Silver was targeted for a reason by the new wave of social media investors this week, according to a panel of analysts, who also identified the precious metal as the top performer for 2021.
“Silver is our top favorite,” said Metals Daily CEO Ross Norman during the LBMA webinar on Thursday.
The choice to target silver was not much of a surprise, considering that silver has already begun to receive attention from a broader audience, even before the Reddit-triggered #silversqueeze phenomenon.
“Even before the spike in prices, we’ve seen over the past week. Investors have been friendlier to silver given its industrial properties,” said UBS precious metals strategist Joni Teves.
And even though this new interest will not immediately translate into higher prices, it will show up in the medium and long-term timeline. “Silver does have the potential to outperform gold in an environment where industrial demand is expected to recover,” Teves said.
Silver attracted a wider audience partly because it is more cost-effective than gold and partially because people understand silver better, said HSBC chief precious metals analyst Jim Steel.
“Silver was open to this. We do have more real interest in silver. It was driven by social media,” Steel said. “If you look at silver’s liquidity, it is thinner than gold but deeper than equities being pushed higher. Also, silver doesn’t have that same short positioning the way some of the equities did. That’s why we began to see the pullback.”
Analysts see silver trading above $30 this year with or without the social media trend, said Standard Chartered executive director at Precious Metals Research Suki Cooper. “Investors are coming back into silver. They do see more upside risk,” Cooper said.
The social media trend also revealed just how liquid the silver market is, she pointed out.
“It is a well-supplied market, with more than a year’s worth of inventory. What we could see some tightness in the near term if some of the retail industry started to unload,” Cooper warned.
Also, the more towards green energy is more of a long-term play for silver that will eventually positively impact prices, Cooper added.

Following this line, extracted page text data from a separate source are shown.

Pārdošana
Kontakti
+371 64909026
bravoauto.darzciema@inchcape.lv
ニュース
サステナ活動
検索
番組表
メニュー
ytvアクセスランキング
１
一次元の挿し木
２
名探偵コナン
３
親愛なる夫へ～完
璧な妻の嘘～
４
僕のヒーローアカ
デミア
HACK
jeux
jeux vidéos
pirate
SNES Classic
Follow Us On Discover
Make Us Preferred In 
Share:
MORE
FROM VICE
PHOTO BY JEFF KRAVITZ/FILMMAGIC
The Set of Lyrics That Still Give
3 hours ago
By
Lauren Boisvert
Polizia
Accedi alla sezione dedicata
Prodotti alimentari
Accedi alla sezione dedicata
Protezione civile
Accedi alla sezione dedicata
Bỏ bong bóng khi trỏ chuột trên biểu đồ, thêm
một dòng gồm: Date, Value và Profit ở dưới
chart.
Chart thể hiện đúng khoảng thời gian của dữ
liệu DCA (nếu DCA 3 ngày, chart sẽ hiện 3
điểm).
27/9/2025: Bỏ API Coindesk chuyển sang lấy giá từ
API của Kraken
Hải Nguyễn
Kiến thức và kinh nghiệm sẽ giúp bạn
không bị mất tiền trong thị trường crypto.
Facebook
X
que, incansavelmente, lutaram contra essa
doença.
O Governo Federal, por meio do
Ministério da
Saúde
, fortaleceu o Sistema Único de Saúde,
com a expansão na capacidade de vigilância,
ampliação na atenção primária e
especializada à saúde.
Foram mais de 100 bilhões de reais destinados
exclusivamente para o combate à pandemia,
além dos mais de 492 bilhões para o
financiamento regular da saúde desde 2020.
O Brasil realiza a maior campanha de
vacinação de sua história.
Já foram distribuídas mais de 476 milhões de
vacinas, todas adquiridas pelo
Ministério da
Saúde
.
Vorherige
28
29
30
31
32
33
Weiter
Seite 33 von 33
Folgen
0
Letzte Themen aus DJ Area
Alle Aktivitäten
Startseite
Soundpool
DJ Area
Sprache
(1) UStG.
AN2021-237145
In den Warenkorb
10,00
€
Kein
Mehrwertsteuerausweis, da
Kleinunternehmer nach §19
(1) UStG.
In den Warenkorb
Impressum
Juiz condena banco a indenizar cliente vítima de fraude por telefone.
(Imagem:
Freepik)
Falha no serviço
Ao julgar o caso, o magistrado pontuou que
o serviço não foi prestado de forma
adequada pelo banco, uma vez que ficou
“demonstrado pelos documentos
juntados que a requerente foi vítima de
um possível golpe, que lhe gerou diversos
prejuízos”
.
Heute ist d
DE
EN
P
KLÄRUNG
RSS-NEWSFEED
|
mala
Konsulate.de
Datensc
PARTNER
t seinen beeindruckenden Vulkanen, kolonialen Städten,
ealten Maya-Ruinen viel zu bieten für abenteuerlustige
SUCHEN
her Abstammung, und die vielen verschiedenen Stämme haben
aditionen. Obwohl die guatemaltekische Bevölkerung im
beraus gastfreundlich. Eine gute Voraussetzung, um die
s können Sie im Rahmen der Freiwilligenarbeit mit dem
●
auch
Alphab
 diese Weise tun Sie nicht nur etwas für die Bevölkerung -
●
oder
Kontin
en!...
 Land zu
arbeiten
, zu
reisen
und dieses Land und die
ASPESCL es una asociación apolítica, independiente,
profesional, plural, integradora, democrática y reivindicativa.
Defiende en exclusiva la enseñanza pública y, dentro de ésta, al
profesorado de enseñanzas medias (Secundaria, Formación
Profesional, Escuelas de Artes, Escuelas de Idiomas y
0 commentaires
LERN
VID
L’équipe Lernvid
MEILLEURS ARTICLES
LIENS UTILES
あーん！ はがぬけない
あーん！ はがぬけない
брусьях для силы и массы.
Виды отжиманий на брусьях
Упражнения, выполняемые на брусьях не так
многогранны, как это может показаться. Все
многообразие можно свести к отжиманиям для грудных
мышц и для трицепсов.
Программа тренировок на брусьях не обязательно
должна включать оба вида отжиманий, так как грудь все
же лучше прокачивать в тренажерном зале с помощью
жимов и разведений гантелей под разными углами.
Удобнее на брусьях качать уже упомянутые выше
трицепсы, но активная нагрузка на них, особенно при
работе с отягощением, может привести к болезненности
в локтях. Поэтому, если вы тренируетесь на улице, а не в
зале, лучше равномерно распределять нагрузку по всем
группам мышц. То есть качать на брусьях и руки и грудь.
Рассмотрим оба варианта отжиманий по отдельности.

According to the webinar, the outlook on gold remained bullish but a shade less optimistic.
“There is a strong correlation between gold-backed ETF buying and price. We are unlikely to get a record level of ETF buying again this year,” said Steel. “We do have QE continuing, with easy monetary policy stretching to 2021. We have a lot of fiscal spending. But that is not news to the market.”

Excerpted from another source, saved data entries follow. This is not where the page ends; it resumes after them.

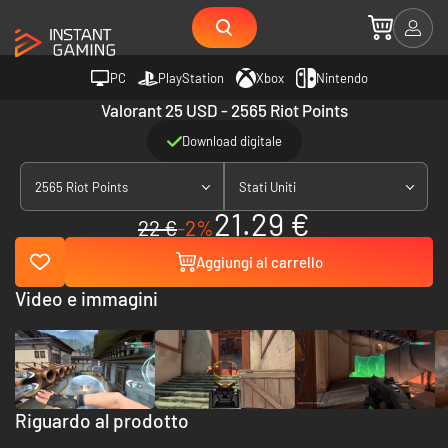
PC
PlayStation
Xbox
Nintendo
Valorant 25 USD - 2565 Riot Points
Download digitale
2565 Riot Points
Stati Uniti
21.29 €
22 €
-2%
Aggiungi al carrello
Video e immagini
Riguardo al prodotto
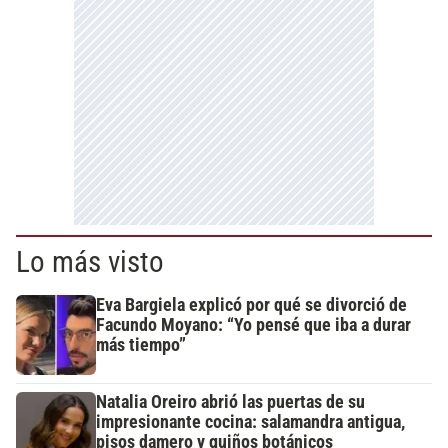
Lo más visto
Eva Bargiela explicó por qué se divorció de
Facundo Moyano: “Yo pensé que iba a durar
más tiempo”
Natalia Oreiro abrió las puertas de su
impresionante cocina: salamandra antigua,
pisos damero y guiños botánicos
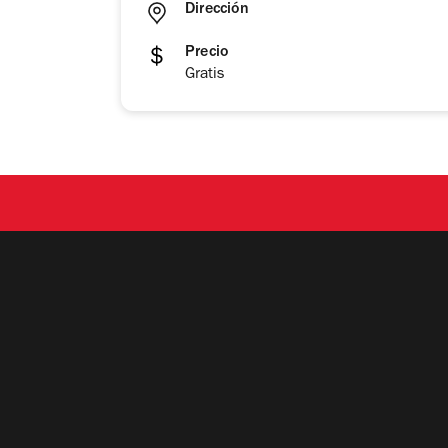
Dirección
Precio
Gratis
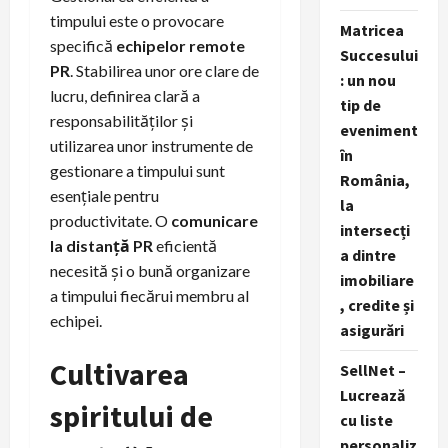
timpului este o provocare
Matricea
specifică
echipelor remote
Succesului
PR
. Stabilirea unor ore clare de
: un nou
lucru, definirea clară a
tip de
responsabilităților și
eveniment
utilizarea unor instrumente de
în
gestionare a timpului sunt
România,
esențiale pentru
la
productivitate. O
comunicare
intersecți
la distanță PR
eficientă
a dintre
necesită și o bună organizare
imobiliare
a timpului fiecărui membru al
, credite și
echipei.
asigurări
Cultivarea
SellNet –
Lucrează
spiritului de
cu liste
personaliz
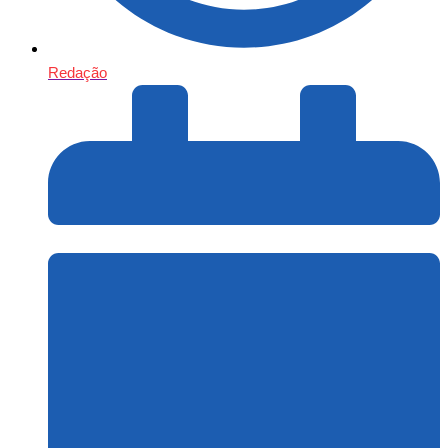
Redação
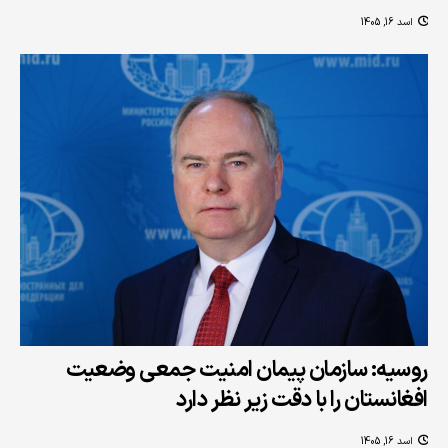
اسد 16, 1405
روسیه: سازمان پیمان امنیت جمعی وضعیت
افغانستان را با دقت زیر نظر دارد
اسد 16, 1405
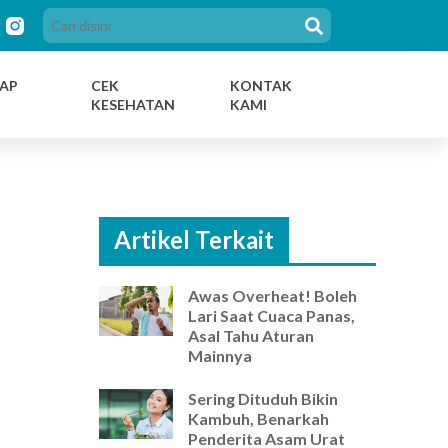
AP
CEK
KONTAK
KESEHATAN
KAMI
Artikel Terkait
Awas Overheat! Boleh
Lari Saat Cuaca Panas,
Asal Tahu Aturan
Mainnya
Sering Dituduh Bikin
Kambuh, Benarkah
Penderita Asam Urat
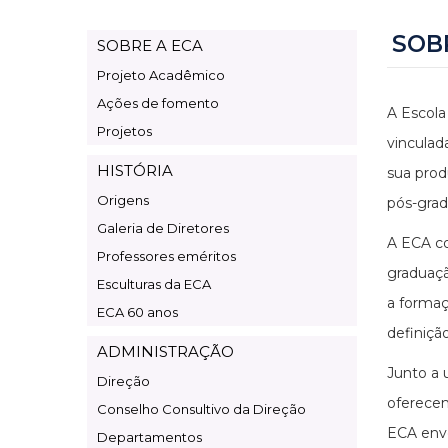
SOB
SOBRE A ECA
Page
Projeto Acadêmico
Institucional
Ações de fomento
A Escola
Projetos
vinculad
HISTÓRIA
sua prod
Origens
pós-grad
Galeria de Diretores
A ECA c
Professores eméritos
graduaçã
Esculturas da ECA
a formaç
ECA 60 anos
definiçã
ADMINISTRAÇÃO
Junto a 
Direção
oferecem
Conselho Consultivo da Direção
ECA envo
Departamentos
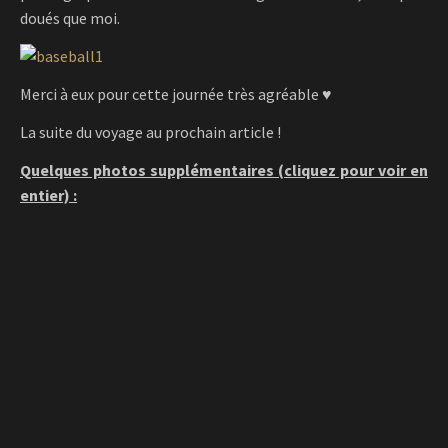
doués que moi.
Merci à eux pour cette journée très agréable ♥
La suite du voyage au prochain article !
Quelques photos supplémentaires (cliquez pour voir en
entier) :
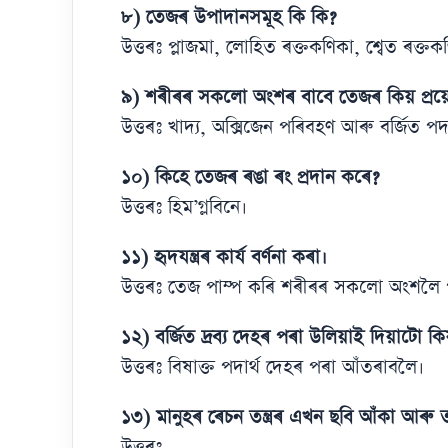
৮) তেজৰ উপাদানসমূহ কি কি?
উত্তৰঃ প্লাজমা, লোহিত ৰক্তকণিকা, শ্বেত ৰক্তকণ
৯) শৰীৰৰ সকলো অংশৰ বাবে তেজৰ কিয় প্ৰ
উত্তৰঃ খাদ্য, অক্সিজেন পৰিবহণ আৰু বৰ্জিত পদা
১০) কিহে তেজৰ ৰঙা ৰং প্ৰদান কৰে?
উত্তৰঃ হিম’গ্লবিনে।
১১) হৃদযন্ত্ৰৰ কাৰ্য বৰ্ণনা কৰা।
উত্তৰঃ তেজ পাম্প কৰি শৰীৰৰ সকলো অংশলৈ
১২) বৰ্জিত দ্ৰব্য দেহৰ পৰা উলিয়াই দিয়াটো ক
উত্তৰঃ বিষাক্ত পদাৰ্থ দেহৰ পৰা আঁতৰাবলৈ।
১৩) মানুহৰ ৰেচন তন্ত্ৰৰ এখন ছবি আঁকা আৰু ত
উত্তৰঃ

Steel said gold would remain at elevated levels, but it is unlikely to charge aggressively higher.
“We have enough there to keep the market supported, but how much higher we can go is questionable,” he said. “It’s easy to forget that historically these are still very high prices.”
The U.S. dollar will continue to play an important role for gold, which could provide a trigger to lift prices higher, said Cooper.
“Gold’s strongest correlation is with the dollar,” she noted. “The bearish trend for the USD is likely to resume given the Blue sweep. We are expecting greater fiscal spending, with inflation expectations ticking higher and real yields remaining negative.”
However, in the near-term, consolidation is still the most likely outcome, Cooper said.
The physical gold market will remain key because it provides a cushion for prices when investor demand slows.
“In India and China, we started to see demand starting to stabilize. For India, aside from high prices, one of the challenges was less interest on a general retail basis. Customs duty being cut this week is very supportive and will help consumer interest to return in 2021,” Cooper said.
The physical demand for gold remains a weak spot in the outlook, Steel said.